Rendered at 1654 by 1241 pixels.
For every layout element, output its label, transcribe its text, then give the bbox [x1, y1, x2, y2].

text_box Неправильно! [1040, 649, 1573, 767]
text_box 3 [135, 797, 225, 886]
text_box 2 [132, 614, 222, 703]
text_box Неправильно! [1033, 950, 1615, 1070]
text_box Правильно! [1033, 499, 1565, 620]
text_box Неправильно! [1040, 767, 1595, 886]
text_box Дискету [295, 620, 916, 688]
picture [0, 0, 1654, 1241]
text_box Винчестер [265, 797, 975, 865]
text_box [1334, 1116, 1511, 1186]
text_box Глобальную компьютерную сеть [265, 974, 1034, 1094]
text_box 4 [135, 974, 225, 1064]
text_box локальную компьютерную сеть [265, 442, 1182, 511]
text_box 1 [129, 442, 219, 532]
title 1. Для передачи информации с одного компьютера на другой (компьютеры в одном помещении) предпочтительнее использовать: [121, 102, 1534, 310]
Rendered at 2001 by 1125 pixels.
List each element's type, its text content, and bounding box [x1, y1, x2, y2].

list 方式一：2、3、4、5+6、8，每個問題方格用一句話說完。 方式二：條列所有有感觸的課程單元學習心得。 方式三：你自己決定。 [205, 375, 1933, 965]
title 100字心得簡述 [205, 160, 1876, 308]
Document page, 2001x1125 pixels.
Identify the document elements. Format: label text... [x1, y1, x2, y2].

• **Given instruction**
Render the lines from the one containing "Rendered at 2001 by 1125 pixels." to the one containing "title 100字心得簡述 [205, 160, 1876, 308]" as a JSON list of strings, with one string per line and blank lines omitted.

• **Result of the task**
[
  "Rendered at 2001 by 1125 pixels.",
  "List each element's type, its text content, and bounding box [x1, y1, x2, y2].",
  "list 方式一：2、3、4、5+6、8，每個問題方格用一句話說完。 方式二：條列所有有感觸的課程單元學習心得。 方式三：你自己決定。 [205, 375, 1933, 965]",
  "title 100字心得簡述 [205, 160, 1876, 308]"
]